Depuis une dizaine d’années, des associations d’interprétariat en milieu social, médical et éducatif et plus largement de service public, ancrées dans l’action pour l’accueil, l’intégration des personnes peu ou non francophones et leur accès aux droits fondamentaux, engagées dans la lutte contre les discriminations et pour l’égalité d’accès aux droits et aux services, travaillent ensemble à définir les conditions d’exercice de ce type d’interprétariat.
RIMES* (Réseau de l’Interprétariat Médical Et Social) regroupe des structures associatives réparties sur l’ensemble du territoire national. Depuis 2011, l’action commune a permis une reconnaissance institutionnelle dans l’élaboration, la professionnalisation et la promotion de cet interprétariat. Après la rédaction d’une charte de déontologie en 2012, RIMES construit une base commune des compétences développées au travers des interventions, conditions indispensables pour que le métier complexe d’interprète de service public, son rôle de médiation, son action de traduction efficace des échanges, la reconnaissance des personnes et leurs droits, favorise l’intégration et fasse vivre le principe républicain d’égalité.
Ce travail porte ses fruits puisque la loi de modernisation de la santé 2016-41, dans son article 1110-13, introduit pour la première fois la reconnaissance de la spécificité de la médiation sanitaire et l’interprétariat linguistique. Le ministère a ainsi édicté une circulaire nationale définissant les conditions nécessaires et les règles en matière d’accès à la santé pour les personnes non francophones. Il s’appuie sur les travaux réalisés par le réseau RIMES.

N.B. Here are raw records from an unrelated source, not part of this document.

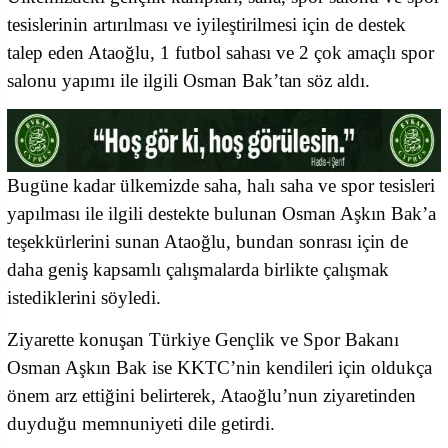
tesislerinin artırılması ve iyileştirilmesi için de destek
talep eden Ataoğlu, 1 futbol sahası ve 2 çok amaçlı spor
salonu yapımı ile ilgili Osman Bak’tan söz aldı.
Bugüne kadar ülkemizde saha, halı saha ve spor tesisleri
yapılması ile ilgili destekte bulunan Osman Aşkın Bak’a
teşekkürlerini sunan Ataoğlu, bundan sonrası için de
daha geniş kapsamlı çalışmalarda birlikte çalışmak
istediklerini söyledi.
Ziyarette konuşan Türkiye Gençlik ve Spor Bakanı
Osman Aşkın Bak ise KKTC’nin kendileri için oldukça
önem arz ettiğini belirterek, Ataoğlu’nun ziyaretinden
duyduğu memnuniyeti dile getirdi.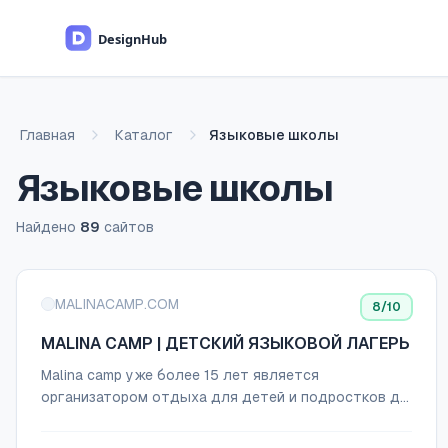
Перейти к основному содержимому
Главная
Каталог
Языковые школы
Языковые школы
Найдено
89
сайтов
Список сайтов
MALINACAMP.COM
8
/10
MALINA CAMP | ДЕТСКИЙ ЯЗЫКОВОЙ ЛАГЕРЬ
Malina camp уже более 15 лет является
организатором отдыха для детей и подростков до
17 лет, а так же их родителей! Английский с
носителями + лучшие аниматоры Москвы и СПб!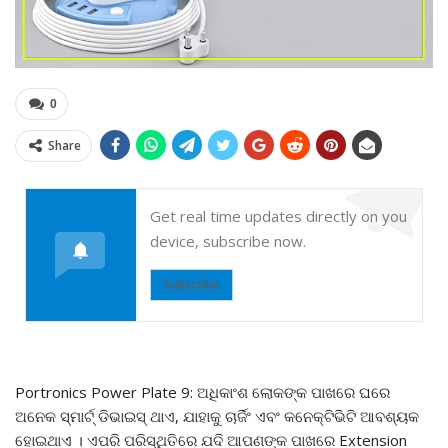
0
Share
Get real time updates directly on you
device, subscribe now.
Subscribe
Portronics Power Plate 9: ଅଧିକାଂଶ ଲୋକଙ୍କ ପାଖରେ ଘରେ
ଅନେକ ସ୍ମାର୍ଟ୍ ଡିଭାଇସ୍ ଥାଏ, ଯାହାକୁ ଚାର୍ଜିଂ ଏବଂ କନେକ୍ଟିଭିଟି ଆବଶ୍ୟକ
ହୋଇଥାଏ । ଏପରି ପରିସ୍ଥିତିରେ ଯଦି ଆପଣଙ୍କ ପାଖରେ Extension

Néanmoins, on l’a vu supra, les contextes politiques et de gestion peuvent agir en contradiction avec l’énoncé et les avancées des droits.
D’où l’importance de défendre en permanence avec les ONG de défense des droits des migrants : le droit d’accueil et, au sein de celui-ci, le droit à l’interprétariat. C’est ce qui est défendu notamment par les États Généraux des Migrations dont le mérite est de ne pas avoir omis de défendre ce droit au détriment des actions de bénévolat qui, si elles sont généreuses, portent le risque d’exonérer l’État de ses obligations.
C’est le mérite du GISTI également de revenir sur cet enjeu dans le dernier numéro de sa revue « Plein droit » consacré à « Traduire l’exil - l’enjeu des langues ». Leur ouvrage met l’accent sur l’essentiel : « Alors que de nombreux trajets migratoires sont marqués par l’urgence et la vulnérabilité, le manque d’interprètes, leur qualification hétérogène ou le recours à des locuteurs réfugiés mais sans statut adapté, concourent aux malentendus et s’ajoute à la violence institutionnelle du non-accueil en France ».
Avec eux, nous partageons donc la même conclusion : celle du besoin d’une politique de l’accueil intégrant pleinement la question de l’interprétariat-traduction et avec elle la professionnalisation de ses acteurs.